TASK GOAL
Exactly as they appear below, repeat the lines from the one with "54: (159, 309)" through the one with "77: (259, 286)", and no others.

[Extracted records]
····················
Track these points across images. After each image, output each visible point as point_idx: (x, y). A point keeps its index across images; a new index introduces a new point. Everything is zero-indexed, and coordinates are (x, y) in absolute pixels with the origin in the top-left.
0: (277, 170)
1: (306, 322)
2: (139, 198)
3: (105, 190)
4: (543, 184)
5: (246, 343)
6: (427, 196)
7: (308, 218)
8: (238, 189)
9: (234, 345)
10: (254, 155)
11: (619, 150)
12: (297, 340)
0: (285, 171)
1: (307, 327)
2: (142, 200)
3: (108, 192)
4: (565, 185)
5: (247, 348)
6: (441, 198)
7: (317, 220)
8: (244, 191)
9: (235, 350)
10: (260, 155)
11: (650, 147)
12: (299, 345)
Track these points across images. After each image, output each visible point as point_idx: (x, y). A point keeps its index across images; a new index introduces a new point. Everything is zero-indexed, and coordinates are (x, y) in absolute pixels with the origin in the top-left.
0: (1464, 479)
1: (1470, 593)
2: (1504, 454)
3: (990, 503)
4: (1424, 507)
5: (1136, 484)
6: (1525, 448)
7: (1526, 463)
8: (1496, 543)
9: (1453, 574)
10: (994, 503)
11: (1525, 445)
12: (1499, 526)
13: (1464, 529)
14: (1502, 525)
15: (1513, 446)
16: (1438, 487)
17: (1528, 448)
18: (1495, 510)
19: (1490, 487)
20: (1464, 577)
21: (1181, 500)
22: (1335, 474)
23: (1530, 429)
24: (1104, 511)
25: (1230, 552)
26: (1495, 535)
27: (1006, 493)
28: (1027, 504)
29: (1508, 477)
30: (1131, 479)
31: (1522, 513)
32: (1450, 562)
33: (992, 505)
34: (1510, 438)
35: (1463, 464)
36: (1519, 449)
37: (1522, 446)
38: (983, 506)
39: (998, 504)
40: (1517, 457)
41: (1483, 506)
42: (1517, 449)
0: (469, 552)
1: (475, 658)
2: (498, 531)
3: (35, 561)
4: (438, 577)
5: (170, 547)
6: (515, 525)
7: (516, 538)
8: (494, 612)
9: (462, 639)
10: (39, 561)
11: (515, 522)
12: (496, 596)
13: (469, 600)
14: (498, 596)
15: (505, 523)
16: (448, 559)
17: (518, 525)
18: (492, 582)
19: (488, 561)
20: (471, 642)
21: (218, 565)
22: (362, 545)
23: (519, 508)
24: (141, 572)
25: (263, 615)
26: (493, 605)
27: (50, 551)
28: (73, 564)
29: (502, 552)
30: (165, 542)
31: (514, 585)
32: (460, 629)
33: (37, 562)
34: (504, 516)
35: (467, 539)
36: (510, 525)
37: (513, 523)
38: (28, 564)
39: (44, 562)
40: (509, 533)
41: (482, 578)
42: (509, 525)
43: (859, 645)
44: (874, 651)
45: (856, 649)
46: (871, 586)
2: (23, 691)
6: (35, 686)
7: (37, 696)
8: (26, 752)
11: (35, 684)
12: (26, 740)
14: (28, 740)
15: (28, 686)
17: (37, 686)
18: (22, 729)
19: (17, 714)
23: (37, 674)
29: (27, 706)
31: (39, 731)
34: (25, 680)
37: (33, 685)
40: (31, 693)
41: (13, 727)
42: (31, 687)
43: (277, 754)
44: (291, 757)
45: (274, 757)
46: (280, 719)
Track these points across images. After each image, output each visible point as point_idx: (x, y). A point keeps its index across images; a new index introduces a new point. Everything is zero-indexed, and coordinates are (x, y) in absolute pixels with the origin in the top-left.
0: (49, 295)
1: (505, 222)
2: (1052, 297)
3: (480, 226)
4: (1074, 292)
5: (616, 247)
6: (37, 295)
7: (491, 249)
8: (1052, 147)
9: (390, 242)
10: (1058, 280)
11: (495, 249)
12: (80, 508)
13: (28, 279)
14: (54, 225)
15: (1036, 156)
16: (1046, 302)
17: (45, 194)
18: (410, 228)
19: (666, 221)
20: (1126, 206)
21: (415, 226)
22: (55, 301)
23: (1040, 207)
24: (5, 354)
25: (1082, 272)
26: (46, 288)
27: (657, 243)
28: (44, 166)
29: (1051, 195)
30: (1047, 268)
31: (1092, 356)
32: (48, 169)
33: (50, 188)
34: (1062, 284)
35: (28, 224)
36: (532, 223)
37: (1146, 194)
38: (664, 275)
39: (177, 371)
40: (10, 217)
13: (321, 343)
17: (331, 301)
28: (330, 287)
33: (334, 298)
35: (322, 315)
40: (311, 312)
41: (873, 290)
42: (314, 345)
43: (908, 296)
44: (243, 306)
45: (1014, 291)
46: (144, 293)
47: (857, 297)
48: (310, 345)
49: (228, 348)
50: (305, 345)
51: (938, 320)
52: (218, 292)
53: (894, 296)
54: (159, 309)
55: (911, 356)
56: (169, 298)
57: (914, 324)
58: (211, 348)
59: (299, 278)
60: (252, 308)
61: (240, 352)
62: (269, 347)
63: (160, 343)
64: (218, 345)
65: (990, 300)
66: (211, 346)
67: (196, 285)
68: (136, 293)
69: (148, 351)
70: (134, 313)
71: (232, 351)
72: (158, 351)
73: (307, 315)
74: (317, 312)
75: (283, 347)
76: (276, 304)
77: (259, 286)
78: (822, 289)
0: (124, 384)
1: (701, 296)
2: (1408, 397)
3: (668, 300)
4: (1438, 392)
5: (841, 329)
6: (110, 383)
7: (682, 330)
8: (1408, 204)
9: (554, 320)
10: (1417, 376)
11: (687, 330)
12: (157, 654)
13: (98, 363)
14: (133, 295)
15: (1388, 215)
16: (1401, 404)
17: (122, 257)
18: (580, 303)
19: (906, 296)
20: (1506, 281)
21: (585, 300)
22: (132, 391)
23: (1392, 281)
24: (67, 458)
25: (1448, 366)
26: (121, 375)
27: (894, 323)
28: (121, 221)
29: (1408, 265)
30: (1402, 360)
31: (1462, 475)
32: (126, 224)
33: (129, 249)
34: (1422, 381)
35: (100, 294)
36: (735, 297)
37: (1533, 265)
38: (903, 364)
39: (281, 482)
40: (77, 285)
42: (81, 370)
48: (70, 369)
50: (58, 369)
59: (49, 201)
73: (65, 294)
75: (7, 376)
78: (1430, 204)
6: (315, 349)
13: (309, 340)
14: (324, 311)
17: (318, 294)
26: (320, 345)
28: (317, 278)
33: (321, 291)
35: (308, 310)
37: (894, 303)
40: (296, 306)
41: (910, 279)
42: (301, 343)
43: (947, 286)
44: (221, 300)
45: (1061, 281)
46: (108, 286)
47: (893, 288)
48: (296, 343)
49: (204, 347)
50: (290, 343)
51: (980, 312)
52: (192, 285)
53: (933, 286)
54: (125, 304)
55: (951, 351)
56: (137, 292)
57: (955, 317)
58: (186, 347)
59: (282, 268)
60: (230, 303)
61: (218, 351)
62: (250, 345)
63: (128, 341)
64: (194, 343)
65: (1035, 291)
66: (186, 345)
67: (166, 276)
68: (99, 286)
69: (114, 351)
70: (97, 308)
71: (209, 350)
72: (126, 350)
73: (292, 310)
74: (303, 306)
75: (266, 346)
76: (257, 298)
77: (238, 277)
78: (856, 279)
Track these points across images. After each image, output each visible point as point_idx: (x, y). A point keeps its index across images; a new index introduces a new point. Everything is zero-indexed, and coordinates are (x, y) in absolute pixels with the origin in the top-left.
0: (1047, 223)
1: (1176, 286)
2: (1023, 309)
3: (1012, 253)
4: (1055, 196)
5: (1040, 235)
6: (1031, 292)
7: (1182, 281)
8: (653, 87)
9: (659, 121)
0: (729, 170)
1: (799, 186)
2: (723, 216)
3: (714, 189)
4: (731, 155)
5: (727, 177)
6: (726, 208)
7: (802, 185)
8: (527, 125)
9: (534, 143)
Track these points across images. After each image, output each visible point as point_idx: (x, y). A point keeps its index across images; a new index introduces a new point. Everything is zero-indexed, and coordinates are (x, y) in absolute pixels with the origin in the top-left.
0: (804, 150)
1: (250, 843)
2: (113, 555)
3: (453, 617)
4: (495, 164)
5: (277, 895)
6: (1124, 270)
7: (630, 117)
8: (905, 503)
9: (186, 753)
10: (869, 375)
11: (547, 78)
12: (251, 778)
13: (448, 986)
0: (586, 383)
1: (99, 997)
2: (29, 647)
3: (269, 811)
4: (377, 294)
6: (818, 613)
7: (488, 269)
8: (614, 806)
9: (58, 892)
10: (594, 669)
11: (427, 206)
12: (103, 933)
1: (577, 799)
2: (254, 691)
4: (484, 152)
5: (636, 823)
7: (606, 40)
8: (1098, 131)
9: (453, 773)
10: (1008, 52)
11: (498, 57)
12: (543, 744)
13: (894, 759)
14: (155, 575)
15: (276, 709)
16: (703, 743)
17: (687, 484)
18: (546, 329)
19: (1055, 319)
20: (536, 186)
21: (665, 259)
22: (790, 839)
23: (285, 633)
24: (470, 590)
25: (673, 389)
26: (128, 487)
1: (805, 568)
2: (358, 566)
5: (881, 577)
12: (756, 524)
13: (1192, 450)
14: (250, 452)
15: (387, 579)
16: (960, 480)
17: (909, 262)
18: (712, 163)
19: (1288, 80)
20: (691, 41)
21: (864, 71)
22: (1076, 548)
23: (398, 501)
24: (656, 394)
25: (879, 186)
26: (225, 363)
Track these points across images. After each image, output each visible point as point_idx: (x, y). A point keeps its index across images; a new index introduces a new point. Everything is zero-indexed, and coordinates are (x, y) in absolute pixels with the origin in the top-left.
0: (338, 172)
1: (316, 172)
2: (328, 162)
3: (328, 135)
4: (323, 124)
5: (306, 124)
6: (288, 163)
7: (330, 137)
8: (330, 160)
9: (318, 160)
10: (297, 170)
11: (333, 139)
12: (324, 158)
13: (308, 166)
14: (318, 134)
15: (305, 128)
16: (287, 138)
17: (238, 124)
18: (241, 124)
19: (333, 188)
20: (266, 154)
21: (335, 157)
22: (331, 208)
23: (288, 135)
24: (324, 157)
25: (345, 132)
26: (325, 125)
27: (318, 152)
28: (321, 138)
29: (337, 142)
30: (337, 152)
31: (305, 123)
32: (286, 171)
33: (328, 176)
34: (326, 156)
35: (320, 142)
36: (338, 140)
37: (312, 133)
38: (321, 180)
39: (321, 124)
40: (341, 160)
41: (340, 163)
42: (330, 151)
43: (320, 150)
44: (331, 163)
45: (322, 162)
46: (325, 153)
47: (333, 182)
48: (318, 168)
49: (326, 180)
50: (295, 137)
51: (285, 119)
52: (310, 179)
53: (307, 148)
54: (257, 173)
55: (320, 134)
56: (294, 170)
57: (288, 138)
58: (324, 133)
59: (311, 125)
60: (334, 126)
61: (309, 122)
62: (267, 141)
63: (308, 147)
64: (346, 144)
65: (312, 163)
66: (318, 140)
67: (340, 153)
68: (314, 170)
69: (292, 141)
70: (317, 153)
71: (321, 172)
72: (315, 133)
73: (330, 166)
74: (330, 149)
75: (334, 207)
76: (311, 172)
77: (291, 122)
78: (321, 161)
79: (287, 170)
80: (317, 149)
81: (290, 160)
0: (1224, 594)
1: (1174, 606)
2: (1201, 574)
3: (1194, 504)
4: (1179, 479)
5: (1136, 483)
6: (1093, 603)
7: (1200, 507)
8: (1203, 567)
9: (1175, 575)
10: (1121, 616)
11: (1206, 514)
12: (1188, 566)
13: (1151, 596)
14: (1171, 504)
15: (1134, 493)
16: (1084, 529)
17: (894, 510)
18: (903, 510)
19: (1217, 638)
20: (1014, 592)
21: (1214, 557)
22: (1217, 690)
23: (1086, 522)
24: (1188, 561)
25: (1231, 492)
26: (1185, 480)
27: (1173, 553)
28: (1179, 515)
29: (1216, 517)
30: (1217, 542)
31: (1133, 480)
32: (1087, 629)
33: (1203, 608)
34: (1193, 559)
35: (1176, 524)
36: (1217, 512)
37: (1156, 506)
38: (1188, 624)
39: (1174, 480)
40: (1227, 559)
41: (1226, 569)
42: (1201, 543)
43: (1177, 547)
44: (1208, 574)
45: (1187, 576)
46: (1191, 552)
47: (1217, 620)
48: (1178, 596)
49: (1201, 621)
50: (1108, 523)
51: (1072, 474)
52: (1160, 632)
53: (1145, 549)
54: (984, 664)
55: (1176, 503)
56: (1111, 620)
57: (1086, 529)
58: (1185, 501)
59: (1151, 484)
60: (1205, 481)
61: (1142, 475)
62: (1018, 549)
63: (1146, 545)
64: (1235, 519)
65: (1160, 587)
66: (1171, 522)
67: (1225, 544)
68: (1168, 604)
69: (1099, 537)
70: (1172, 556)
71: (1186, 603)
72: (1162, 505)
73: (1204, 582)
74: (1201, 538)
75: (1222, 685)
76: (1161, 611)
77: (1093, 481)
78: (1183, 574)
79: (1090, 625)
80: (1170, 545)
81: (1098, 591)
····················
OUTPUT BELOW
54: (159, 309)
55: (911, 356)
56: (169, 298)
57: (914, 324)
58: (211, 348)
59: (299, 278)
60: (252, 308)
61: (240, 352)
62: (269, 347)
63: (160, 343)
64: (218, 345)
65: (990, 300)
66: (211, 346)
67: (196, 285)
68: (136, 293)
69: (148, 351)
70: (134, 313)
71: (232, 351)
72: (158, 351)
73: (307, 315)
74: (317, 312)
75: (283, 347)
76: (276, 304)
77: (259, 286)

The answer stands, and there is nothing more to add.